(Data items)

────

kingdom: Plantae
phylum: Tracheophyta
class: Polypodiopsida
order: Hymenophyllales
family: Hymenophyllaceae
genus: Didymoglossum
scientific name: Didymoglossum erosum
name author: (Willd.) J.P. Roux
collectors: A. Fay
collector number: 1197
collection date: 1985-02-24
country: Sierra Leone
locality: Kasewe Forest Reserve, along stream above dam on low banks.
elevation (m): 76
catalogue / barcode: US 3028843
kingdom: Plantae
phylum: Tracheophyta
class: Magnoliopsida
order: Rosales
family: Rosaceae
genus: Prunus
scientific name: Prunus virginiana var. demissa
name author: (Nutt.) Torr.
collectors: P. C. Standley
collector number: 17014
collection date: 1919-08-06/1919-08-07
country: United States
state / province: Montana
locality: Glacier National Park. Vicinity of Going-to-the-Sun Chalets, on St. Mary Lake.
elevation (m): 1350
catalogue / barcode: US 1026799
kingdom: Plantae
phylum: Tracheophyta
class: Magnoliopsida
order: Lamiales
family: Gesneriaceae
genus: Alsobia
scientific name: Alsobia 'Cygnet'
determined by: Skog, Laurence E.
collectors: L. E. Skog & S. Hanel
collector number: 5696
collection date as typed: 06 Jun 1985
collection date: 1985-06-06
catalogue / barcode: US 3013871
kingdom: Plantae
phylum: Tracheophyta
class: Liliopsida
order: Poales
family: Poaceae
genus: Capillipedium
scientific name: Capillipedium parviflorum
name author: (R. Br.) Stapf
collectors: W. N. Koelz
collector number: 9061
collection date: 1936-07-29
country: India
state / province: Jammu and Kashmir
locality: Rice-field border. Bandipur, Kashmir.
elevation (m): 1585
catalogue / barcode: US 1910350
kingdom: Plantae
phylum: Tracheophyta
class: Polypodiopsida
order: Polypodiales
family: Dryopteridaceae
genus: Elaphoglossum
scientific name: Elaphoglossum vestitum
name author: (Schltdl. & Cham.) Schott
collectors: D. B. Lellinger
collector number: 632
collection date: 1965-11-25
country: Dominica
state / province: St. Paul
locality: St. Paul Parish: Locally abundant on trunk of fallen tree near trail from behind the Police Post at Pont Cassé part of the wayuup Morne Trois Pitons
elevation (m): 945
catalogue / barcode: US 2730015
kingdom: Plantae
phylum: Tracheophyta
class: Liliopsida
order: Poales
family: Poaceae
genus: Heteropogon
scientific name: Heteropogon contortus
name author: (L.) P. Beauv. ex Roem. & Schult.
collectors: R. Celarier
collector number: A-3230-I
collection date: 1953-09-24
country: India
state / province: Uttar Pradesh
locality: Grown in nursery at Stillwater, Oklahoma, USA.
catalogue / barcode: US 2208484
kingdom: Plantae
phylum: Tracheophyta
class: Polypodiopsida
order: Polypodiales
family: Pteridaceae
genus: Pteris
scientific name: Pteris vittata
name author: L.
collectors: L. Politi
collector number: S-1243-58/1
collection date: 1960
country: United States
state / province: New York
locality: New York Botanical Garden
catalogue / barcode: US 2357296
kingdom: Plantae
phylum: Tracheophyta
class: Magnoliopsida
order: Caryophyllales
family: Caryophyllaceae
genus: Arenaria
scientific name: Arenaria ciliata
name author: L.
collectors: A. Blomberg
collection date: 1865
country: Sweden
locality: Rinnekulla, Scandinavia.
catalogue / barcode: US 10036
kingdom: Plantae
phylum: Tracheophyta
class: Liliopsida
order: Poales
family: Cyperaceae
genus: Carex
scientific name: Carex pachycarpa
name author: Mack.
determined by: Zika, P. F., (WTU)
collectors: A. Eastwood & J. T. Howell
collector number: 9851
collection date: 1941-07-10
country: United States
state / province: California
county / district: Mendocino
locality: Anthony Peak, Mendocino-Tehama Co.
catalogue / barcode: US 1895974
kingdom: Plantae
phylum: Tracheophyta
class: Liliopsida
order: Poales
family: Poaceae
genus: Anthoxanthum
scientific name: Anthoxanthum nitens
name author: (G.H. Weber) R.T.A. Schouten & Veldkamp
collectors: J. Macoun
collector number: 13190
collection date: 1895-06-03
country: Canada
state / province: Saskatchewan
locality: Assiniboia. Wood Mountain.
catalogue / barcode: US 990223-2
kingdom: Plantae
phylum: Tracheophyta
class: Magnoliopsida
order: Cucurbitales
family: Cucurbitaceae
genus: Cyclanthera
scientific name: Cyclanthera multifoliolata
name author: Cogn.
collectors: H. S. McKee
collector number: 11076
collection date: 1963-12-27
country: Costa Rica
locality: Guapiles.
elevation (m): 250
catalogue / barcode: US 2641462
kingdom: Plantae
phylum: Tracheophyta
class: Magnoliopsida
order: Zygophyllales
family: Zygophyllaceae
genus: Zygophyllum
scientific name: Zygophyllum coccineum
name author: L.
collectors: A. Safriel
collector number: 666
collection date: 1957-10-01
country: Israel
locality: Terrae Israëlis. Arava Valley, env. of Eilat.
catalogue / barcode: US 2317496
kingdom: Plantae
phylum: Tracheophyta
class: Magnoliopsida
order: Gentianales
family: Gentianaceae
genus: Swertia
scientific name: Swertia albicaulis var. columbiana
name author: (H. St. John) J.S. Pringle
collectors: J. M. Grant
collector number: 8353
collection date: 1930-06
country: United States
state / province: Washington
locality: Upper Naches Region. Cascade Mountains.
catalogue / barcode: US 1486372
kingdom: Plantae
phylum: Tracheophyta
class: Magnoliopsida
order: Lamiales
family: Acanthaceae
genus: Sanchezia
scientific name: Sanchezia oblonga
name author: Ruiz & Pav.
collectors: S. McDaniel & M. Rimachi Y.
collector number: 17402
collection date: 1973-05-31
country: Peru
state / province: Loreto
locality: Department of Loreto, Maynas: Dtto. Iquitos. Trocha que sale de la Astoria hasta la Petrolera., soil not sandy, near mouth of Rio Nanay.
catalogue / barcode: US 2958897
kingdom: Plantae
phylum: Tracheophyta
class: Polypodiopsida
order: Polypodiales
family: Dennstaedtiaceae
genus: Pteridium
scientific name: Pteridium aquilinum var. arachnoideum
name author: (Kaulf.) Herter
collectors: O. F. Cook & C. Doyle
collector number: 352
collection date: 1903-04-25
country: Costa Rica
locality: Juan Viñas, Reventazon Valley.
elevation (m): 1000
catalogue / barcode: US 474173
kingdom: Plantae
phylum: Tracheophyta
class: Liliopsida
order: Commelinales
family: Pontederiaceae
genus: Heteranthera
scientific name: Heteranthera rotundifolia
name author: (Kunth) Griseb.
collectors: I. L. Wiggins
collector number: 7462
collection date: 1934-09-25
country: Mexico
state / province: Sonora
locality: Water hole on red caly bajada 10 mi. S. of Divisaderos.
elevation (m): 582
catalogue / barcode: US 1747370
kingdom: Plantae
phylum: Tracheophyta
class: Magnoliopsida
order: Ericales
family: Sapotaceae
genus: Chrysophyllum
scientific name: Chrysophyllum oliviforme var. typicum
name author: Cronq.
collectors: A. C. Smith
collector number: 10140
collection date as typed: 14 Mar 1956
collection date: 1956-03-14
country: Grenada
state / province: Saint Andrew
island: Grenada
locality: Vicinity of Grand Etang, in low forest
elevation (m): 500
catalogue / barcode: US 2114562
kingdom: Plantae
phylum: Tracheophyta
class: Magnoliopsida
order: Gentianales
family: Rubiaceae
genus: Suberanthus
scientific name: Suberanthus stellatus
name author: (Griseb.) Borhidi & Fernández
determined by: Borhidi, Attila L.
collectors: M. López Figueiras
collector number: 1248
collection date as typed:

────

▸ Directions for this task: Quote every row above word for word.

▸ The reply:
kingdom: Plantae
phylum: Tracheophyta
class: Polypodiopsida
order: Hymenophyllales
family: Hymenophyllaceae
genus: Didymoglossum
scientific name: Didymoglossum erosum
name author: (Willd.) J.P. Roux
collectors: A. Fay
collector number: 1197
collection date: 1985-02-24
country: Sierra Leone
locality: Kasewe Forest Reserve, along stream above dam on low banks.
elevation (m): 76
catalogue / barcode: US 3028843
kingdom: Plantae
phylum: Tracheophyta
class: Magnoliopsida
order: Rosales
family: Rosaceae
genus: Prunus
scientific name: Prunus virginiana var. demissa
name author: (Nutt.) Torr.
collectors: P. C. Standley
collector number: 17014
collection date: 1919-08-06/1919-08-07
country: United States
state / province: Montana
locality: Glacier National Park. Vicinity of Going-to-the-Sun Chalets, on St. Mary Lake.
elevation (m): 1350
catalogue / barcode: US 1026799
kingdom: Plantae
phylum: Tracheophyta
class: Magnoliopsida
order: Lamiales
family: Gesneriaceae
genus: Alsobia
scientific name: Alsobia 'Cygnet'
determined by: Skog, Laurence E.
collectors: L. E. Skog & S. Hanel
collector number: 5696
collection date as typed: 06 Jun 1985
collection date: 1985-06-06
catalogue / barcode: US 3013871
kingdom: Plantae
phylum: Tracheophyta
class: Liliopsida
order: Poales
family: Poaceae
genus: Capillipedium
scientific name: Capillipedium parviflorum
name author: (R. Br.) Stapf
collectors: W. N. Koelz
collector number: 9061
collection date: 1936-07-29
country: India
state / province: Jammu and Kashmir
locality: Rice-field border. Bandipur, Kashmir.
elevation (m): 1585
catalogue / barcode: US 1910350
kingdom: Plantae
phylum: Tracheophyta
class: Polypodiopsida
order: Polypodiales
family: Dryopteridaceae
genus: Elaphoglossum
scientific name: Elaphoglossum vestitum
name author: (Schltdl. & Cham.) Schott
collectors: D. B. Lellinger
collector number: 632
collection date: 1965-11-25
country: Dominica
state / province: St. Paul
locality: St. Paul Parish: Locally abundant on trunk of fallen tree near trail from behind the Police Post at Pont Cassé part of the wayuup Morne Trois Pitons
elevation (m): 945
catalogue / barcode: US 2730015
kingdom: Plantae
phylum: Tracheophyta
class: Liliopsida
order: Poales
family: Poaceae
genus: Heteropogon
scientific name: Heteropogon contortus
name author: (L.) P. Beauv. ex Roem. & Schult.
collectors: R. Celarier
collector number: A-3230-I
collection date: 1953-09-24
country: India
state / province: Uttar Pradesh
locality: Grown in nursery at Stillwater, Oklahoma, USA.
catalogue / barcode: US 2208484
kingdom: Plantae
phylum: Tracheophyta
class: Polypodiopsida
order: Polypodiales
family: Pteridaceae
genus: Pteris
scientific name: Pteris vittata
name author: L.
collectors: L. Politi
collector number: S-1243-58/1
collection date: 1960
country: United States
state / province: New York
locality: New York Botanical Garden
catalogue / barcode: US 2357296
kingdom: Plantae
phylum: Tracheophyta
class: Magnoliopsida
order: Caryophyllales
family: Caryophyllaceae
genus: Arenaria
scientific name: Arenaria ciliata
name author: L.
collectors: A. Blomberg
collection date: 1865
country: Sweden
locality: Rinnekulla, Scandinavia.
catalogue / barcode: US 10036
kingdom: Plantae
phylum: Tracheophyta
class: Liliopsida
order: Poales
family: Cyperaceae
genus: Carex
scientific name: Carex pachycarpa
name author: Mack.
determined by: Zika, P. F., (WTU)
collectors: A. Eastwood & J. T. Howell
collector number: 9851
collection date: 1941-07-10
country: United States
state / province: California
county / district: Mendocino
locality: Anthony Peak, Mendocino-Tehama Co.
catalogue / barcode: US 1895974
kingdom: Plantae
phylum: Tracheophyta
class: Liliopsida
order: Poales
family: Poaceae
genus: Anthoxanthum
scientific name: Anthoxanthum nitens
name author: (G.H. Weber) R.T.A. Schouten & Veldkamp
collectors: J. Macoun
collector number: 13190
collection date: 1895-06-03
country: Canada
state / province: Saskatchewan
locality: Assiniboia. Wood Mountain.
catalogue / barcode: US 990223-2
kingdom: Plantae
phylum: Tracheophyta
class: Magnoliopsida
order: Cucurbitales
family: Cucurbitaceae
genus: Cyclanthera
scientific name: Cyclanthera multifoliolata
name author: Cogn.
collectors: H. S. McKee
collector number: 11076
collection date: 1963-12-27
country: Costa Rica
locality: Guapiles.
elevation (m): 250
catalogue / barcode: US 2641462
kingdom: Plantae
phylum: Tracheophyta
class: Magnoliopsida
order: Zygophyllales
family: Zygophyllaceae
genus: Zygophyllum
scientific name: Zygophyllum coccineum
name author: L.
collectors: A. Safriel
collector number: 666
collection date: 1957-10-01
country: Israel
locality: Terrae Israëlis. Arava Valley, env. of Eilat.
catalogue / barcode: US 2317496
kingdom: Plantae
phylum: Tracheophyta
class: Magnoliopsida
order: Gentianales
family: Gentianaceae
genus: Swertia
scientific name: Swertia albicaulis var. columbiana
name author: (H. St. John) J.S. Pringle
collectors: J. M. Grant
collector number: 8353
collection date: 1930-06
country: United States
state / province: Washington
locality: Upper Naches Region. Cascade Mountains.
catalogue / barcode: US 1486372
kingdom: Plantae
phylum: Tracheophyta
class: Magnoliopsida
order: Lamiales
family: Acanthaceae
genus: Sanchezia
scientific name: Sanchezia oblonga
name author: Ruiz & Pav.
collectors: S. McDaniel & M. Rimachi Y.
collector number: 17402
collection date: 1973-05-31
country: Peru
state / province: Loreto
locality: Department of Loreto, Maynas: Dtto. Iquitos. Trocha que sale de la Astoria hasta la Petrolera., soil not sandy, near mouth of Rio Nanay.
catalogue / barcode: US 2958897
kingdom: Plantae
phylum: Tracheophyta
class: Polypodiopsida
order: Polypodiales
family: Dennstaedtiaceae
genus: Pteridium
scientific name: Pteridium aquilinum var. arachnoideum
name author: (Kaulf.) Herter
collectors: O. F. Cook & C. Doyle
collector number: 352
collection date: 1903-04-25
country: Costa Rica
locality: Juan Viñas, Reventazon Valley.
elevation (m): 1000
catalogue / barcode: US 474173
kingdom: Plantae
phylum: Tracheophyta
class: Liliopsida
order: Commelinales
family: Pontederiaceae
genus: Heteranthera
scientific name: Heteranthera rotundifolia
name author: (Kunth) Griseb.
collectors: I. L. Wiggins
collector number: 7462
collection date: 1934-09-25
country: Mexico
state / province: Sonora
locality: Water hole on red caly bajada 10 mi. S. of Divisaderos.
elevation (m): 582
catalogue / barcode: US 1747370
kingdom: Plantae
phylum: Tracheophyta
class: Magnoliopsida
order: Ericales
family: Sapotaceae
genus: Chrysophyllum
scientific name: Chrysophyllum oliviforme var. typicum
name author: Cronq.
collectors: A. C. Smith
collector number: 10140
collection date as typed: 14 Mar 1956
collection date: 1956-03-14
country: Grenada
state / province: Saint Andrew
island: Grenada
locality: Vicinity of Grand Etang, in low forest
elevation (m): 500
catalogue / barcode: US 2114562
kingdom: Plantae
phylum: Tracheophyta
class: Magnoliopsida
order: Gentianales
family: Rubiaceae
genus: Suberanthus
scientific name: Suberanthus stellatus
name author: (Griseb.) Borhidi & Fernández
determined by: Borhidi, Attila L.
collectors: M. López Figueiras
collector number: 1248
collection date as typed:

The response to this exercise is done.